Pourquoi s’être personnellement intéressé au sujet de l’Urbex ?
En réalité, si je n’en avais pas été victime moi-même, je pense que je n’aurais jamais été au courant de cette pratique. Je restaure des propriétés en Normandie, des petits manoirs, des maisons de famille. Petit à petit je me suis rendu compte qu’elles étaient visitées, puis dégradées et enfin cambriolées. Je me suis donc mis « en planque » sur certaines propriétés et j’y ai intercepté des petits jeunes. J’ai menacé l’un d’eux de le dénoncer à la gendarmerie, mais je l’ai finalement utilisé comme source d’informations, puisque mes actions précédentes auprès de la gendarmerie n’avaient jamais porté leurs fruits. Les gendarmes ne donnent pas suite, ils considèrent ces actes comme de simples « vagabondages » alors que je les ai prévenus à plusieurs reprises. Nous en sommes à cinq, six cambriolages par an…

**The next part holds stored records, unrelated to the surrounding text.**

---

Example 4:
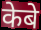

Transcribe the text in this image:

केबे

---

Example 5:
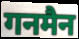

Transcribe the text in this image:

गनमैन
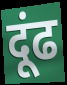
दूंढ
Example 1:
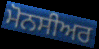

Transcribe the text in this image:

ਮੋਨਸੀਅਰ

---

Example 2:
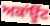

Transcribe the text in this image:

ਅਕਾਂਊਂਟ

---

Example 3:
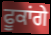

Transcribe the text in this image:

ਫੂਕਾਂਗੇ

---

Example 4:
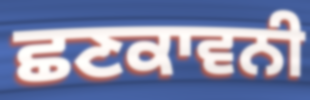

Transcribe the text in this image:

ਛਣਕਾਵਨੀ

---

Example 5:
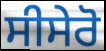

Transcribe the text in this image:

ਸੀਸੇਰੋ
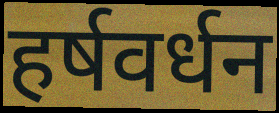
हर्षवर्धन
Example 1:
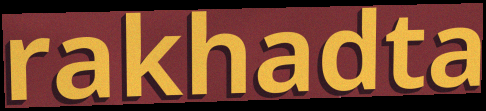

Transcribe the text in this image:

rakhadta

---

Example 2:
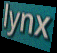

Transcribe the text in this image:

lynx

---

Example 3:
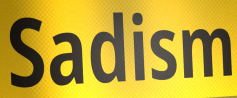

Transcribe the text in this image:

Sadism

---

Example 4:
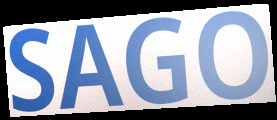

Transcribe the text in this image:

SAGO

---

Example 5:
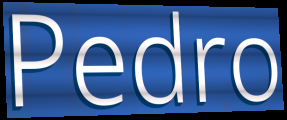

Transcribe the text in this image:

Pedro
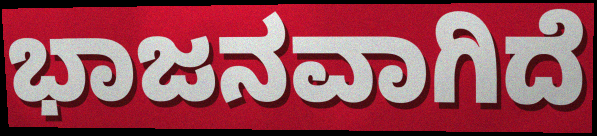
ಭಾಜನವಾಗಿದೆ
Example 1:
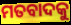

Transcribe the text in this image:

ମତବାଦକୁ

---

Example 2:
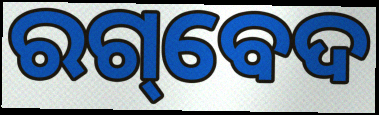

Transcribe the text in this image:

ରଗ୍‌ବେଦ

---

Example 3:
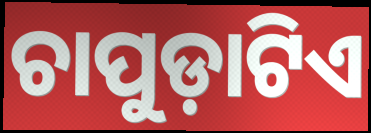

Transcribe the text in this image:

ଚାପୁଡ଼ାଟିଏ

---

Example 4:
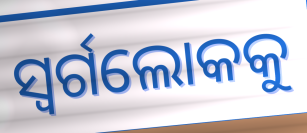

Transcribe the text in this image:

ସ୍ବର୍ଗଲୋକକୁ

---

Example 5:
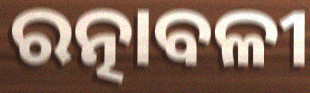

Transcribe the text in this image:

ରତ୍ନାବଳୀ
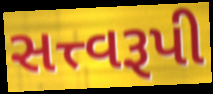
સત્ત્વરૂપી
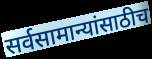
सर्वसामान्यांसाठीच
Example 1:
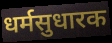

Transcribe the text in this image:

धर्मसुधारक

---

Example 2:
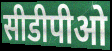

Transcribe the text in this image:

सीडीपीओ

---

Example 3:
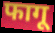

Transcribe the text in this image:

फागू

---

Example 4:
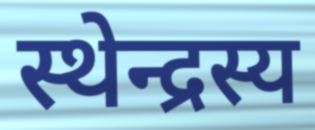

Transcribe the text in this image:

स्थेन्द्रस्य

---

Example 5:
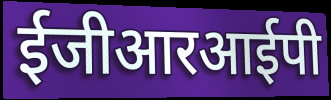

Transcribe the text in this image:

ईजीआरआईपी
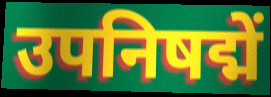
उपनिषद्में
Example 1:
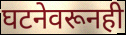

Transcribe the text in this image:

घटनेवरूनही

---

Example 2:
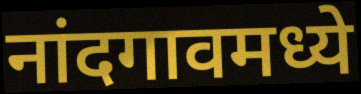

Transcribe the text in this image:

नांदगावमध्ये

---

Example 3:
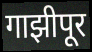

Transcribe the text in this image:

गाझीपूर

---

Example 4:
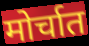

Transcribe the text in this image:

मोर्चात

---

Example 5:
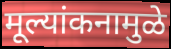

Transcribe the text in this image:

मूल्यांकनामुळे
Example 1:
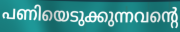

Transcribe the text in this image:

പണിയെടുക്കുന്നവന്റെ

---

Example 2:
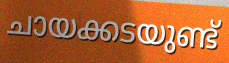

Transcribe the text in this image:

ചായക്കടയുണ്ട്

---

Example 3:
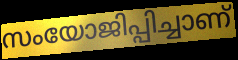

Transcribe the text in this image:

സംയോജിപ്പിച്ചാണ്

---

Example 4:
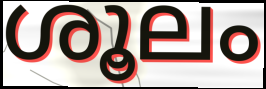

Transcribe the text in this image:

ശൂലം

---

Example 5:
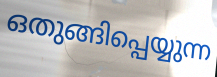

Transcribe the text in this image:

ഒതുങ്ങിപ്പെയ്യുന്ന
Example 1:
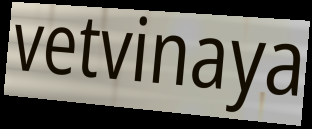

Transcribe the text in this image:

vetvinaya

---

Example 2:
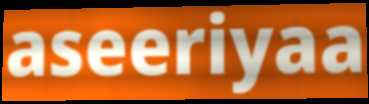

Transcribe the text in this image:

À titre personnel, je vends ma propriété. J’abandonne tellement les dégâts causés lors des derniers passages ont été importants : ils ont ouvert les robinets et détruit tous les parquets. Il m’est désormais impossible de continuer, je ne peux aller plus loin financièrement. Ce sont vingt-cinq années de restauration qui s’arrêtent
Le jeune homme que j’avais intercepté m’a donc donné toutes les informations nécessaires et grâce à celles-ci, je me suis fait passer pour l’un d’entre eux afin d’être accepté dans leurs groupes Facebook. Ce sont des groupes « Urbex » fermés. Pour être accepté il faut répondre à un certain nombre de questions. J’ai donc été accepté dans ces groupes où j’ai découvert des photos de ma propre maison avec des gens chez moi. Cela n’a pas le moins du monde intéressé la gendarmerie, les individus n’ont même pas été convoqués. La seule « solution » qui m’a été proposée était d’entrer en contact avec les individus concernés et de leur demander de supprimer les photos du réseau social.

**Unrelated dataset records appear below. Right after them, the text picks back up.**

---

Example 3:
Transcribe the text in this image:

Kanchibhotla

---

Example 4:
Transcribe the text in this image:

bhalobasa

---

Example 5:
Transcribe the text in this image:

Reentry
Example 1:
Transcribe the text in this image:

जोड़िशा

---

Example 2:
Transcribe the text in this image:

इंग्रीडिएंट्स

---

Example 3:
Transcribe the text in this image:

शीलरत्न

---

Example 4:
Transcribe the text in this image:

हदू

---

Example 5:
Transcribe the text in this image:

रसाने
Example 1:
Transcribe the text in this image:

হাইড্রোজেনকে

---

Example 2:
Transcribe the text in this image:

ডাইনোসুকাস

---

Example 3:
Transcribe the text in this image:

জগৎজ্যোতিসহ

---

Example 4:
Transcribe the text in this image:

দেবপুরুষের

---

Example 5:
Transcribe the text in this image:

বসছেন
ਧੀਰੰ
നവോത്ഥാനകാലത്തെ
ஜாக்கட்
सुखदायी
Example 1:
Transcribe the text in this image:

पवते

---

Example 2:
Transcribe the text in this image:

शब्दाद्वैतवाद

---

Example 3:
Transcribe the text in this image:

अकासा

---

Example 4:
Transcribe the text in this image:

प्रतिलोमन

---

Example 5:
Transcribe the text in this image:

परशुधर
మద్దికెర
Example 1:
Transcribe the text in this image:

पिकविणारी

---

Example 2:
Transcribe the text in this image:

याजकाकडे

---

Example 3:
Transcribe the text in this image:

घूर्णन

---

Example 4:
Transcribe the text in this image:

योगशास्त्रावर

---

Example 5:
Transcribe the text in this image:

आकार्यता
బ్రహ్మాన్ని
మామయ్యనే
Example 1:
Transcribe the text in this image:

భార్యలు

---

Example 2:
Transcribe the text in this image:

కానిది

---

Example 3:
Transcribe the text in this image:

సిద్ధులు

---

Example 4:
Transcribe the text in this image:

J’ai tenté en vain de leur expliquer que les faits étaient graves puisqu’il y a des survols de propriétés par des drones, et que les données de géolocalisation des propriétés sont ensuite vendues sur des sites internet. Ces sites payants indiquent l’emplacement, la manière d’entrer et même ce que l’on trouve dans la maison. J’ai mené cette enquête par patriotisme, par amour de la France et de son patrimoine. À titre personnel, je vends ma propriété. J’abandonne tellement les dégâts causés lors des derniers passages ont été importants : ils ont ouvert les robinets et détruit tous les parquets. Il m’est désormais impossible de continuer, je ne peux aller plus loin financièrement. Ce sont vingt-cinq années de restauration qui s’arrêtent. Mais par solidarité, pour tous ceux qui aiment le patrimoine français et ceux qui ont une résidence secondaire, j’ai voulu faire cette enquête.
Cette pratique d’intrusion chez des particuliers sous couvert « d’exploration urbaine » est-elle nouvelle ?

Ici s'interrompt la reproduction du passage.